Exercise details. Your copy should match the entries below exactly, apart from the images.

Records to use.

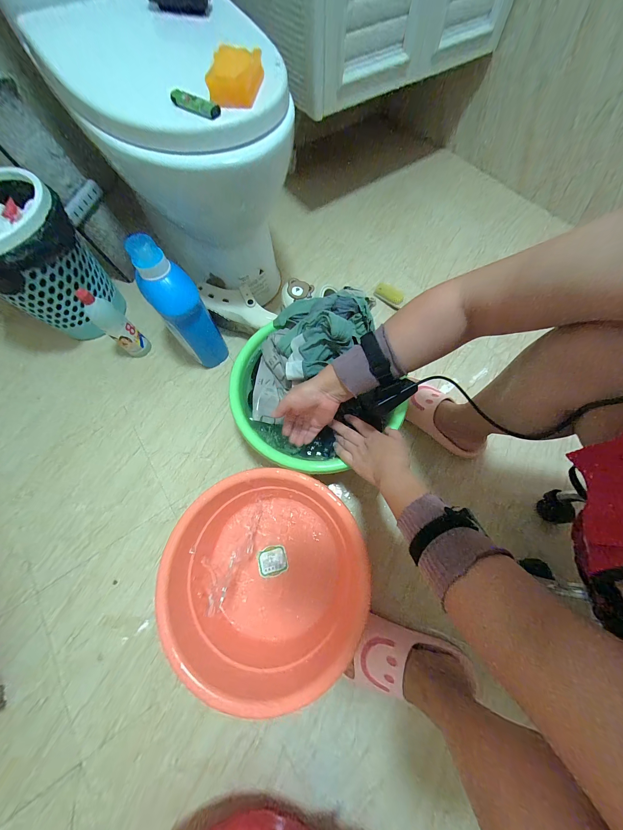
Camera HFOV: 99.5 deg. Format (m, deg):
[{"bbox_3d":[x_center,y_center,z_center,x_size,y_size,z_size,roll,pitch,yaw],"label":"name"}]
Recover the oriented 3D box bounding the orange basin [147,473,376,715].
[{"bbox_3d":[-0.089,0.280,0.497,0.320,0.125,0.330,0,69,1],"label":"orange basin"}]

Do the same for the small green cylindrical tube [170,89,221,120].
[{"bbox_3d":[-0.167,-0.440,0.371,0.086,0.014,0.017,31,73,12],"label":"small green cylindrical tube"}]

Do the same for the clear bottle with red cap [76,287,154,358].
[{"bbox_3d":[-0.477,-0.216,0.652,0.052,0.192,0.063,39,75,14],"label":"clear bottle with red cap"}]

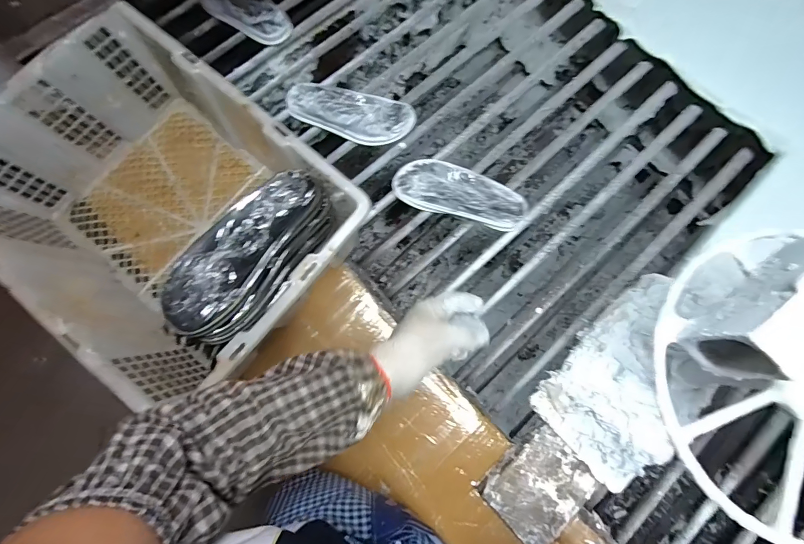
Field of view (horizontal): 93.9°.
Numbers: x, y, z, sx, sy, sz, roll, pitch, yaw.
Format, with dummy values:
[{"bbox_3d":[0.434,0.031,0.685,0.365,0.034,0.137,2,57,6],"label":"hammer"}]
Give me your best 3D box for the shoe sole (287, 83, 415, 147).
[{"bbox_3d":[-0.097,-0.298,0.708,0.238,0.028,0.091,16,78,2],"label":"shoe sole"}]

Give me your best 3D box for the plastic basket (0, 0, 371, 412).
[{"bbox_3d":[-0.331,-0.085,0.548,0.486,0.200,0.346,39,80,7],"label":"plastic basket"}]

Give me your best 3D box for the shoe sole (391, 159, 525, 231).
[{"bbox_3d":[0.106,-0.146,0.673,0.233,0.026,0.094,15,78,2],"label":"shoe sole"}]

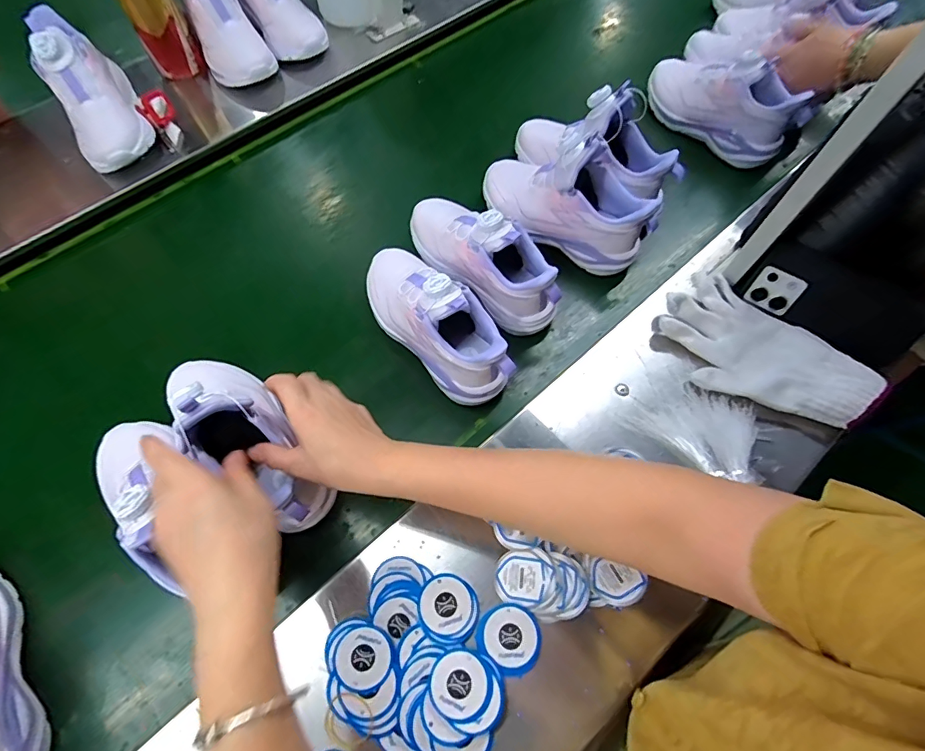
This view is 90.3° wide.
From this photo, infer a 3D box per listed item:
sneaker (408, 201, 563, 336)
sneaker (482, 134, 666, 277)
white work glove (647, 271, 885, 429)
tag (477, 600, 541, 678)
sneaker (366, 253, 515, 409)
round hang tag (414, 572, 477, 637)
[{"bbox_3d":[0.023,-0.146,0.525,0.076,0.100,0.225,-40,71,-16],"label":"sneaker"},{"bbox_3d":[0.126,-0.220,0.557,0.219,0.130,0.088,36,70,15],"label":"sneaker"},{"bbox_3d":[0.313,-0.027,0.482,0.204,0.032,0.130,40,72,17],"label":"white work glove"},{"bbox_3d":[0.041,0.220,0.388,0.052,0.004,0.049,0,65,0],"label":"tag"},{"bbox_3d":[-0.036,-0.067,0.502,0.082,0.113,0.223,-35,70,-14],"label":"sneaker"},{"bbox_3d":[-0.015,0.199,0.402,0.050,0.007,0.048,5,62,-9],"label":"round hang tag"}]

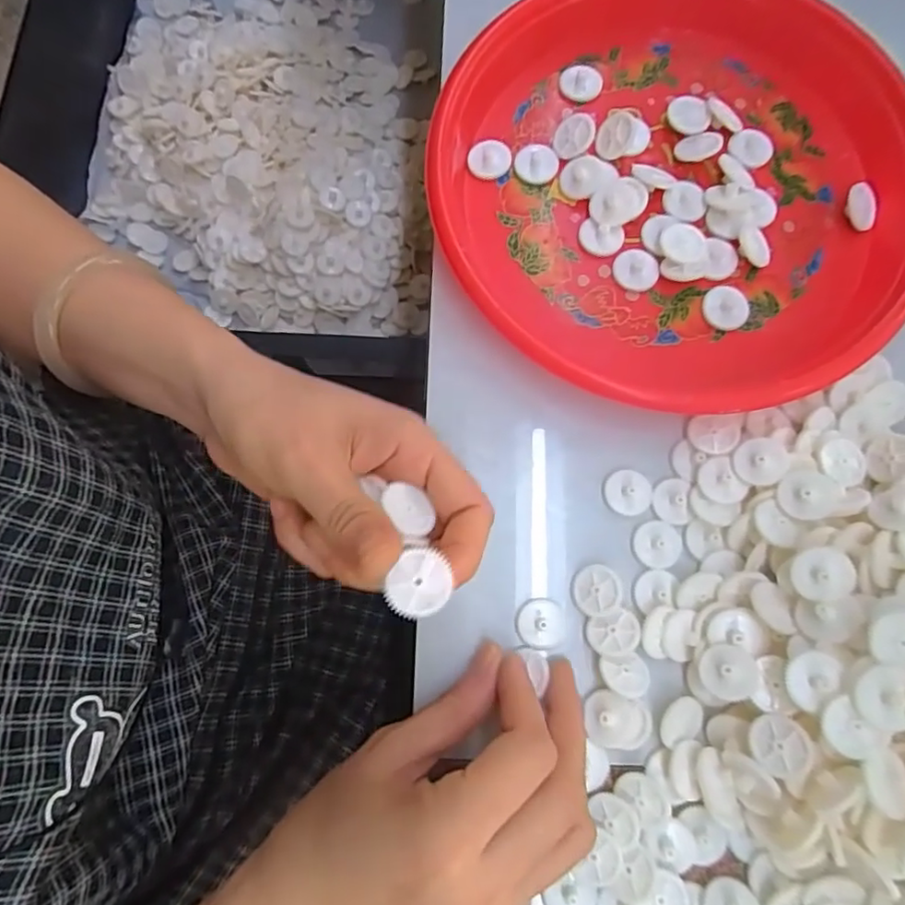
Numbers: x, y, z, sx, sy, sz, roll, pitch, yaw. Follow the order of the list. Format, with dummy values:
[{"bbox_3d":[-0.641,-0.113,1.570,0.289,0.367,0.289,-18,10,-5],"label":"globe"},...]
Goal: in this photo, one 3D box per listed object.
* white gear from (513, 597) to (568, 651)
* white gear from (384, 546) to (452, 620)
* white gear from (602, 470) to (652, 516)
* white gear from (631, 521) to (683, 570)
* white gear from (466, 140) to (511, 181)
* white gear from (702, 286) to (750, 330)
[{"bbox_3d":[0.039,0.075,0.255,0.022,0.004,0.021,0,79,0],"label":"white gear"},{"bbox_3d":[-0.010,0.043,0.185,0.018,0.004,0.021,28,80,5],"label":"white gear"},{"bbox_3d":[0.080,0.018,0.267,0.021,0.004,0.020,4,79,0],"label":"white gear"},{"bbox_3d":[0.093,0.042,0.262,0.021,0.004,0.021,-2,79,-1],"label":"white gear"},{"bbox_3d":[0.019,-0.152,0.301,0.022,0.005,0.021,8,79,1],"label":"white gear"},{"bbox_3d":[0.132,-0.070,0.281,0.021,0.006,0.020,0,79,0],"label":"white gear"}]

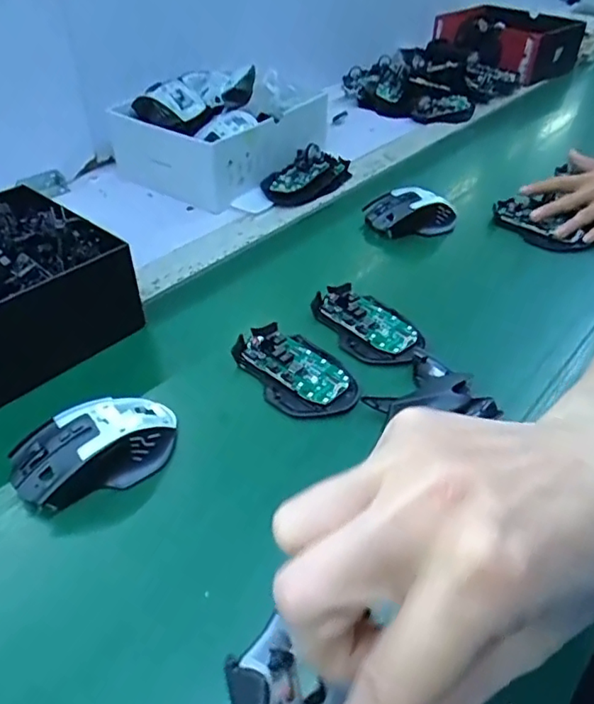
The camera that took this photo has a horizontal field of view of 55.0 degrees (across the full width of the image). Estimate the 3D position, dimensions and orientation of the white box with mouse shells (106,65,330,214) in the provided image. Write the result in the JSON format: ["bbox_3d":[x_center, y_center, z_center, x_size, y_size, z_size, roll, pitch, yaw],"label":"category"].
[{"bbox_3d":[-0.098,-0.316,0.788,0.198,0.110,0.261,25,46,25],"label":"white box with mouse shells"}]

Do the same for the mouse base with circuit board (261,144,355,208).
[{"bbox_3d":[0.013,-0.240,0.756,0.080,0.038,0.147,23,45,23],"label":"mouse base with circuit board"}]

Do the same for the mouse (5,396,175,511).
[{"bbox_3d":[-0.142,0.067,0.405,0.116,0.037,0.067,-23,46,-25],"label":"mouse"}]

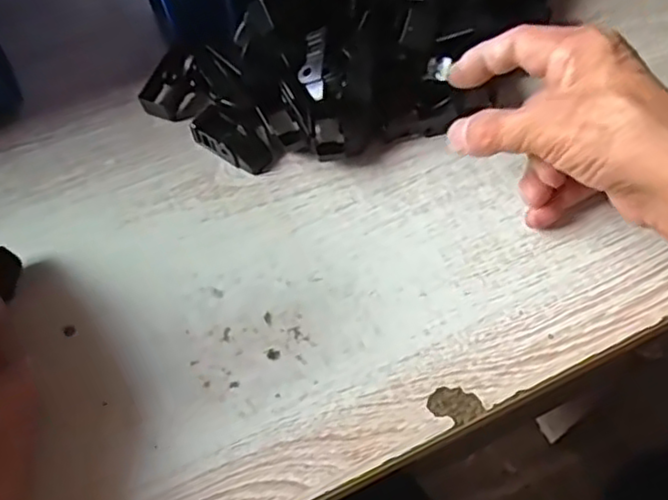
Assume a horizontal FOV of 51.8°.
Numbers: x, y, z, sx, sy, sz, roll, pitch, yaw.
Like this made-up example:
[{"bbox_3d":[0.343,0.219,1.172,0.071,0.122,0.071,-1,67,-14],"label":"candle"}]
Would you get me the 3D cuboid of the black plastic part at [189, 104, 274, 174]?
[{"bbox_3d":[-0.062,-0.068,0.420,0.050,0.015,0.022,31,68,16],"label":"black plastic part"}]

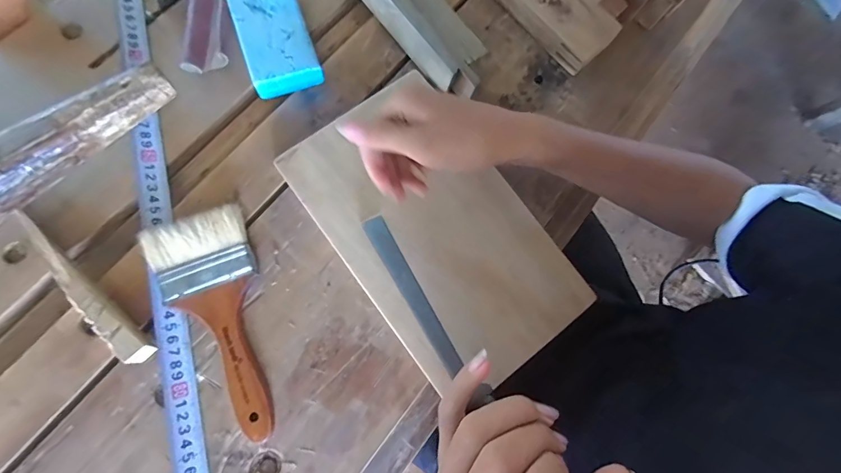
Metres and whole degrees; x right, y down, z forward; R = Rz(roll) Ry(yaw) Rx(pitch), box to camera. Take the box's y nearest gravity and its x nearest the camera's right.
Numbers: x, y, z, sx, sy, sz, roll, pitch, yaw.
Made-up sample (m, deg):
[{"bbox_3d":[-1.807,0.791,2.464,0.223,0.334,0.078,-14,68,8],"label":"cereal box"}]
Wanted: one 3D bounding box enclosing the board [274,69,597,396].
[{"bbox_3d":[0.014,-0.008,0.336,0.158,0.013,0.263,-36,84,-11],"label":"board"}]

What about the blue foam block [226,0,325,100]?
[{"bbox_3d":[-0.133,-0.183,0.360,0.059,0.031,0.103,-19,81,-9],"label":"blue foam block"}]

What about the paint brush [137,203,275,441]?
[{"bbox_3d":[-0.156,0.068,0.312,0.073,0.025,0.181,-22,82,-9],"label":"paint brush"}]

Task result.
Camera HFOV: 99.5 deg. Format (m, deg):
[{"bbox_3d":[x_center,y_center,z_center,x_size,y_size,z_size,roll,pitch,yaw],"label":"name"}]
Recover the oriented 3D box bounding the orange basin [147,473,376,715].
[{"bbox_3d":[-0.089,0.280,0.497,0.320,0.125,0.330,0,69,1],"label":"orange basin"}]

Do the same for the small green cylindrical tube [170,89,221,120].
[{"bbox_3d":[-0.167,-0.440,0.371,0.086,0.014,0.017,31,73,12],"label":"small green cylindrical tube"}]

Do the same for the clear bottle with red cap [76,287,154,358].
[{"bbox_3d":[-0.477,-0.216,0.652,0.052,0.192,0.063,39,75,14],"label":"clear bottle with red cap"}]

Field of view (horizontal): 93.9°.
Numbers: x, y, z, sx, sy, sz, roll, pitch, yaw.
Format, with dummy values:
[{"bbox_3d":[0.434,0.031,0.685,0.365,0.034,0.137,2,57,6],"label":"hammer"}]
Give me your best 3D box for the shoe sole (287, 83, 415, 147).
[{"bbox_3d":[-0.097,-0.298,0.708,0.238,0.028,0.091,16,78,2],"label":"shoe sole"}]

Give me your best 3D box for the plastic basket (0, 0, 371, 412).
[{"bbox_3d":[-0.331,-0.085,0.548,0.486,0.200,0.346,39,80,7],"label":"plastic basket"}]

Give me your best 3D box for the shoe sole (391, 159, 525, 231).
[{"bbox_3d":[0.106,-0.146,0.673,0.233,0.026,0.094,15,78,2],"label":"shoe sole"}]

This view is 90.3° wide.
From this photo, infer a 3D box per listed item:
sneaker (408, 201, 563, 336)
sneaker (482, 134, 666, 277)
white work glove (647, 271, 885, 429)
tag (477, 600, 541, 678)
sneaker (366, 253, 515, 409)
round hang tag (414, 572, 477, 637)
[{"bbox_3d":[0.023,-0.146,0.525,0.076,0.100,0.225,-40,71,-16],"label":"sneaker"},{"bbox_3d":[0.126,-0.220,0.557,0.219,0.130,0.088,36,70,15],"label":"sneaker"},{"bbox_3d":[0.313,-0.027,0.482,0.204,0.032,0.130,40,72,17],"label":"white work glove"},{"bbox_3d":[0.041,0.220,0.388,0.052,0.004,0.049,0,65,0],"label":"tag"},{"bbox_3d":[-0.036,-0.067,0.502,0.082,0.113,0.223,-35,70,-14],"label":"sneaker"},{"bbox_3d":[-0.015,0.199,0.402,0.050,0.007,0.048,5,62,-9],"label":"round hang tag"}]

Numbers: x, y, z, sx, sy, sz, roll, pitch, yaw. Follow the order of the list. Format, with dummy values:
[{"bbox_3d":[-0.641,-0.113,1.570,0.289,0.367,0.289,-18,10,-5],"label":"globe"},...]
Goal: in this photo, one 3D box per listed object.
* white gear from (513, 597) to (568, 651)
* white gear from (384, 546) to (452, 620)
* white gear from (602, 470) to (652, 516)
* white gear from (631, 521) to (683, 570)
* white gear from (466, 140) to (511, 181)
* white gear from (702, 286) to (750, 330)
[{"bbox_3d":[0.039,0.075,0.255,0.022,0.004,0.021,0,79,0],"label":"white gear"},{"bbox_3d":[-0.010,0.043,0.185,0.018,0.004,0.021,28,80,5],"label":"white gear"},{"bbox_3d":[0.080,0.018,0.267,0.021,0.004,0.020,4,79,0],"label":"white gear"},{"bbox_3d":[0.093,0.042,0.262,0.021,0.004,0.021,-2,79,-1],"label":"white gear"},{"bbox_3d":[0.019,-0.152,0.301,0.022,0.005,0.021,8,79,1],"label":"white gear"},{"bbox_3d":[0.132,-0.070,0.281,0.021,0.006,0.020,0,79,0],"label":"white gear"}]

The camera that took this photo has a horizontal field of view of 55.0 degrees (across the full width of the image). Estimate the 3D position, dimensions and orientation of the white box with mouse shells (106,65,330,214) in the provided image. Write the result in the JSON format: ["bbox_3d":[x_center, y_center, z_center, x_size, y_size, z_size, roll, pitch, yaw],"label":"category"].
[{"bbox_3d":[-0.098,-0.316,0.788,0.198,0.110,0.261,25,46,25],"label":"white box with mouse shells"}]

Do the same for the mouse base with circuit board (261,144,355,208).
[{"bbox_3d":[0.013,-0.240,0.756,0.080,0.038,0.147,23,45,23],"label":"mouse base with circuit board"}]

Do the same for the mouse (5,396,175,511).
[{"bbox_3d":[-0.142,0.067,0.405,0.116,0.037,0.067,-23,46,-25],"label":"mouse"}]

Assume a horizontal FOV of 51.8°.
Numbers: x, y, z, sx, sy, sz, roll, pitch, yaw.
Like this made-up example:
[{"bbox_3d":[0.343,0.219,1.172,0.071,0.122,0.071,-1,67,-14],"label":"candle"}]
Would you get me the 3D cuboid of the black plastic part at [189, 104, 274, 174]?
[{"bbox_3d":[-0.062,-0.068,0.420,0.050,0.015,0.022,31,68,16],"label":"black plastic part"}]

Metres and whole degrees; x right, y down, z forward; R = Rz(roll) Ry(yaw) Rx(pitch), box to camera. Take the box's y nearest gravity and its x nearest the camera's right.
Numbers: x, y, z, sx, sy, sz, roll, pitch, yaw.
Made-up sample (m, deg):
[{"bbox_3d":[-1.807,0.791,2.464,0.223,0.334,0.078,-14,68,8],"label":"cereal box"}]
Wanted: one 3D bounding box enclosing the board [274,69,597,396].
[{"bbox_3d":[0.014,-0.008,0.336,0.158,0.013,0.263,-36,84,-11],"label":"board"}]

What about the blue foam block [226,0,325,100]?
[{"bbox_3d":[-0.133,-0.183,0.360,0.059,0.031,0.103,-19,81,-9],"label":"blue foam block"}]

What about the paint brush [137,203,275,441]?
[{"bbox_3d":[-0.156,0.068,0.312,0.073,0.025,0.181,-22,82,-9],"label":"paint brush"}]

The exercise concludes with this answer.